Mel Brooks summed it up so well when he said, “Tragedy is when I cut my finger. Comedy is when you fall into an open sewer and die.”
We laugh because we recognize the truth of it. For some reason, it’s easier to find amusement in the suffering and humiliations of others. Yet Brooks offered his pithy musing on the matter decades ago, long before 24 hour cable news and the Internet began serving up a non-stop procession of daily ‘comedies’ of random degradations and indignities of others.
The Washington Post’s Philip Kennicott recently published a convicting thought-piece on the subject called “What are we losing in the Web’s images of suffering and schadenfreude?”
The fear that we may be attracted to and corrupted by images of suffering is nothing new.
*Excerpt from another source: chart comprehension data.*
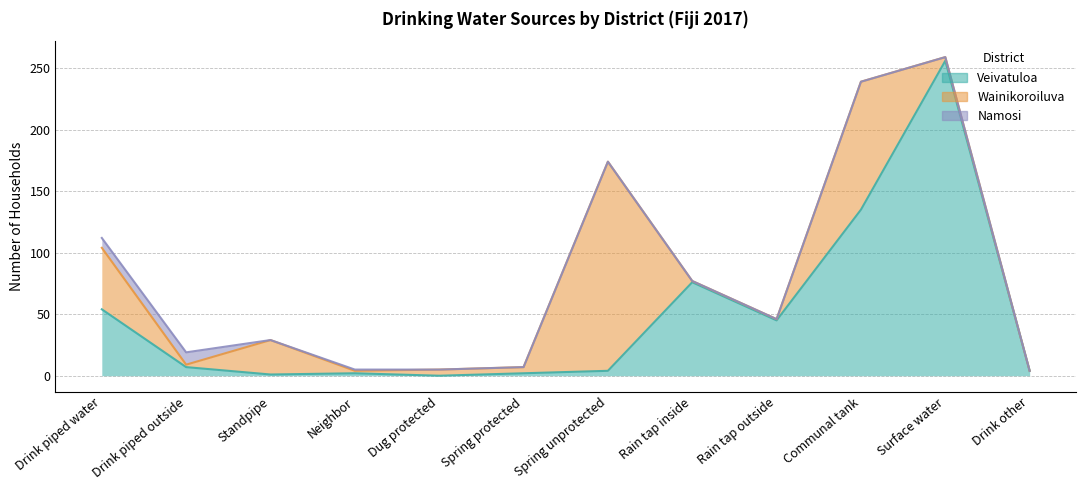

What is the label of the 5th point from the left?

Dug protected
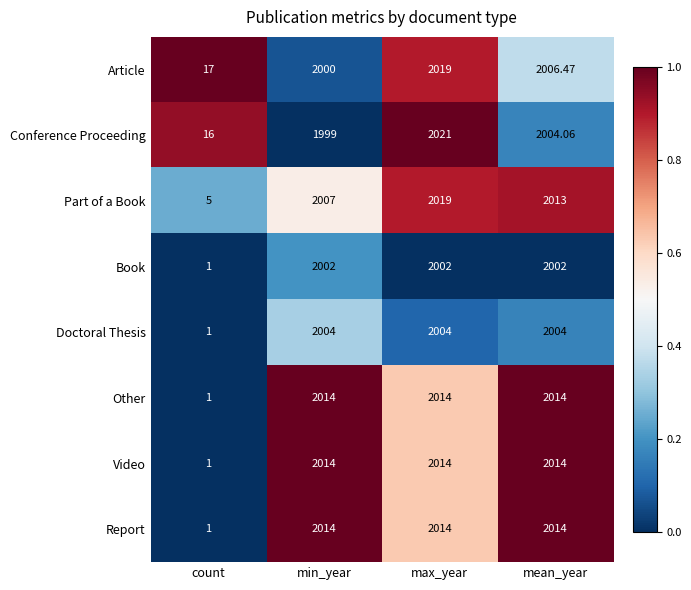

Is the value of Doctoral Thesis at count greater than the value of Part of a Book at max_year?

No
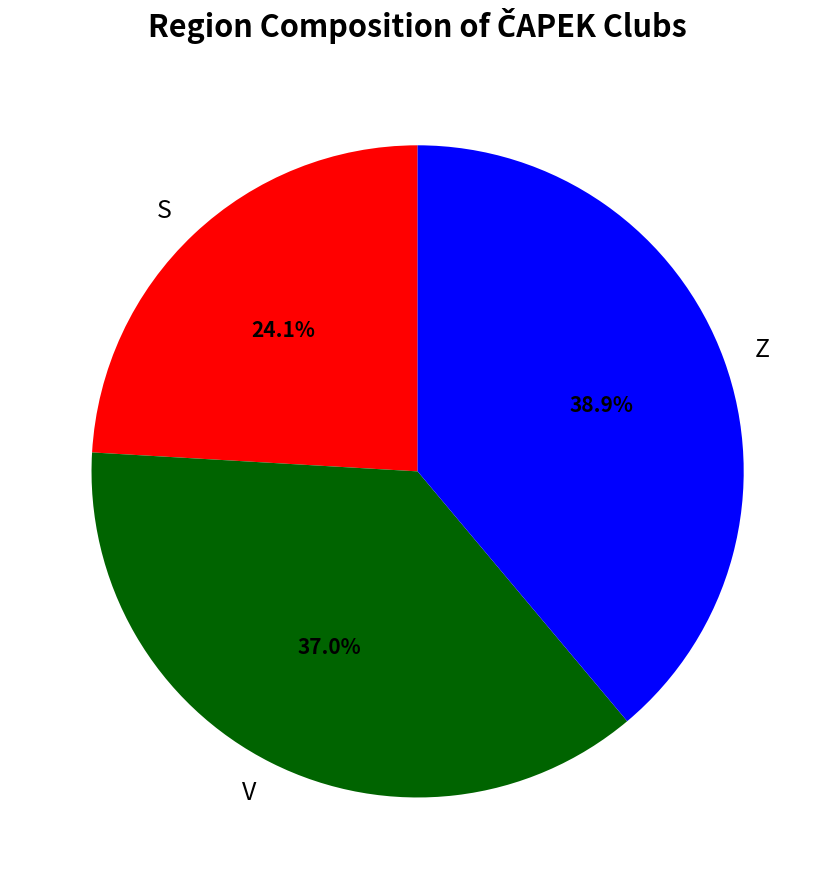

True or false: V accounts for 23% of the total.

False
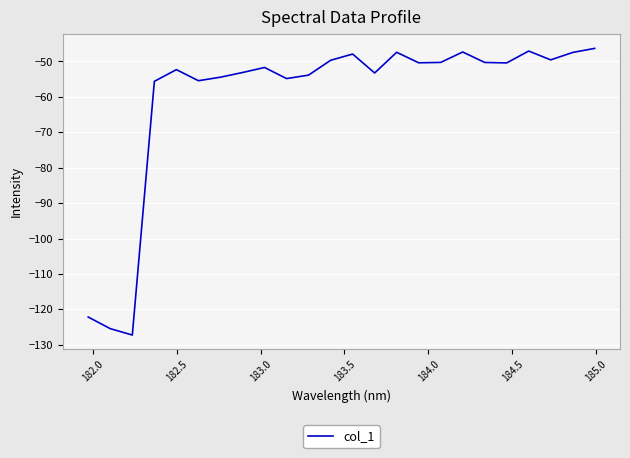

What is the difference between the maximum and minimum values?

80.9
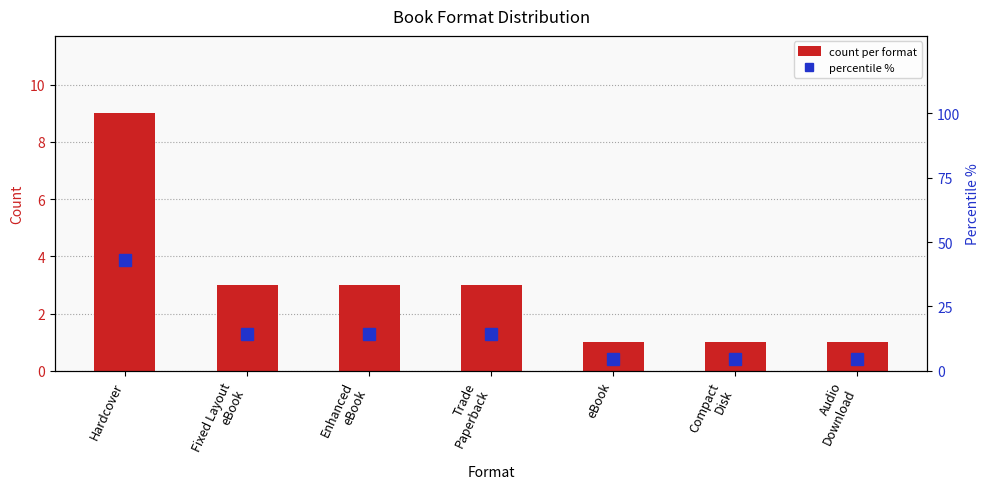

List the series in order of their peak value, highest first.

percentile %, count per format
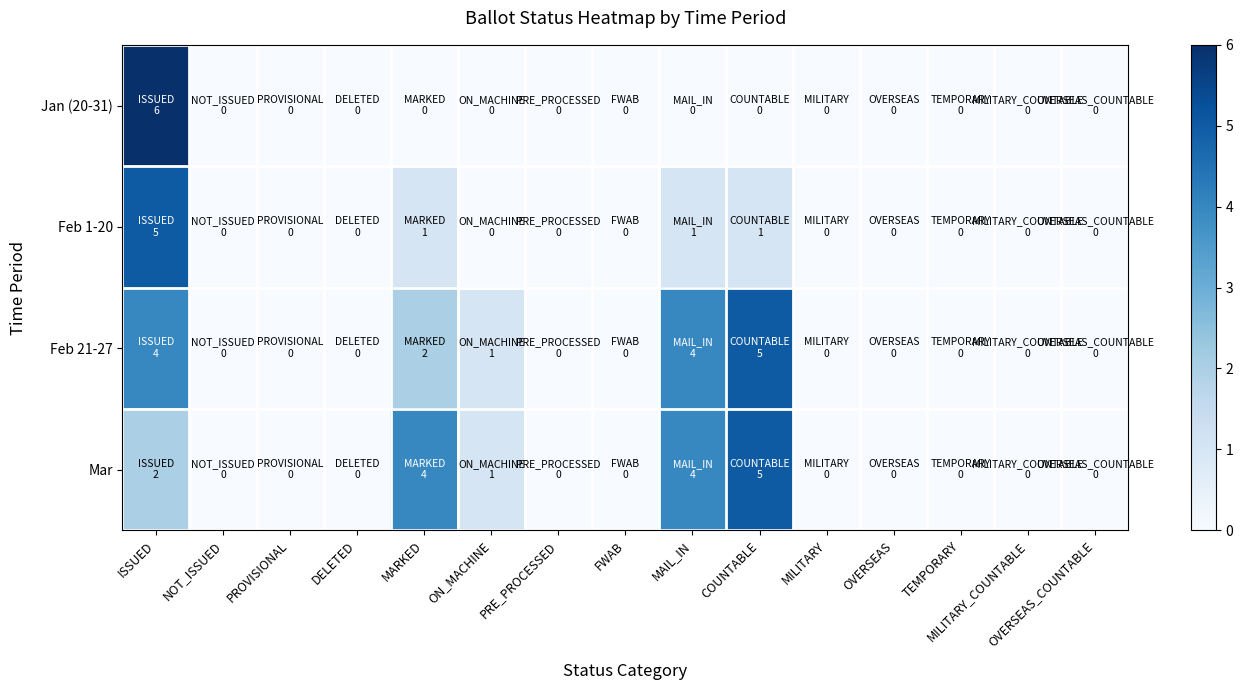

Between PROVISIONAL and ON_MACHINE, which series saw the biggest shift?

Feb 21-27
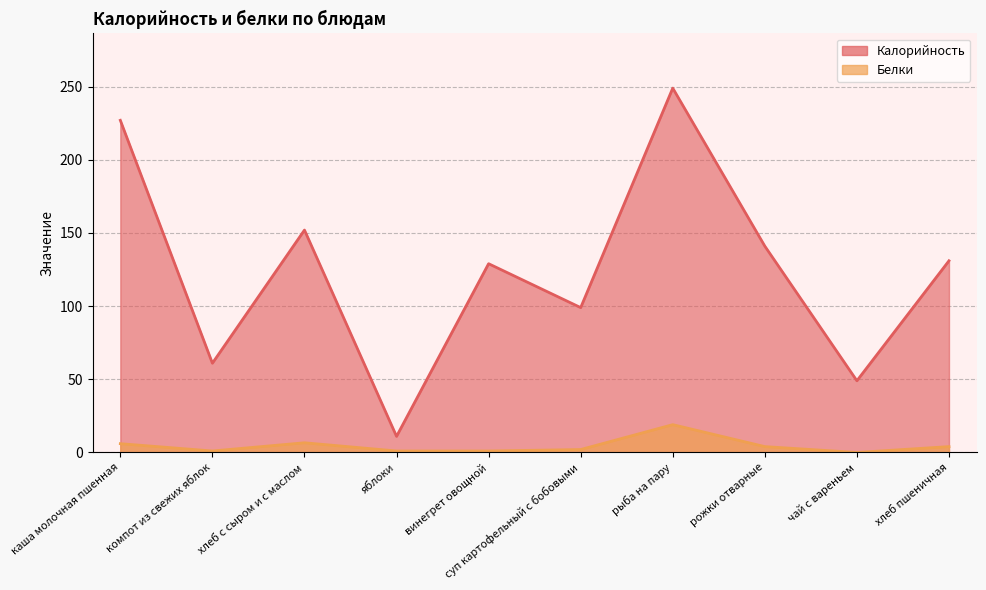

What is the total value across all series at яблоки?

12.0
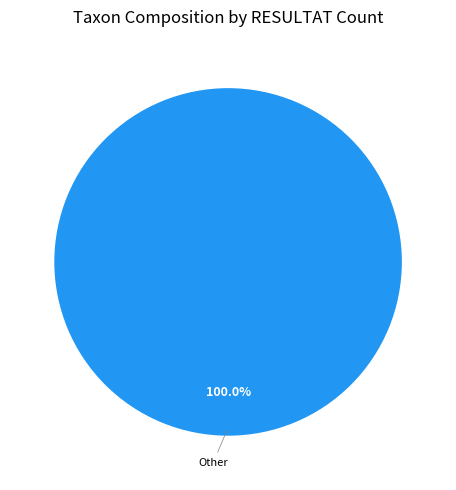

Is there any slice that represents more than half of the pie?

Yes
And photographs of imminent death are only one extreme example of a larger body of images that fall into the guilty-pleasure category of images of distress. Define pain to include emotional distress, humiliation and even mild embarrassment, and one realizes that we spend an extraordinary amount of our lives taking pleasure in photographs of the hurt of others. Add in images that demonize our enemies, or make us feel smug, or appeal in some other way to the worse angels of our nature, and one has an enormously large, but often overlooked category of dark pleasure.
The piece itself is convicting and worth reading in its entirety, even for cynics. At Despair, we find ourselves diametrically opposed to the Pollyannaish misrepresentation of reality that is the stock-in-trade of the Motivation industry. But opposing those who get rich selling promises of a short cut to riches, success, and happiness doesn’t mean we’re fans of those who get rich serving up images of the worst the world has to offer, either.
If being a cynic means being a frustrated idealist, it means opposing both those who sell idealism as a means to an end AND those who sell misanthropy as sport and entertainment. It’s a fine line, and we’re haven’t always walked it well. But it’s kept us from taking part in the anti-motivational equivalents that are themselves so ubiquitous these days, probably to our economic disadvantage.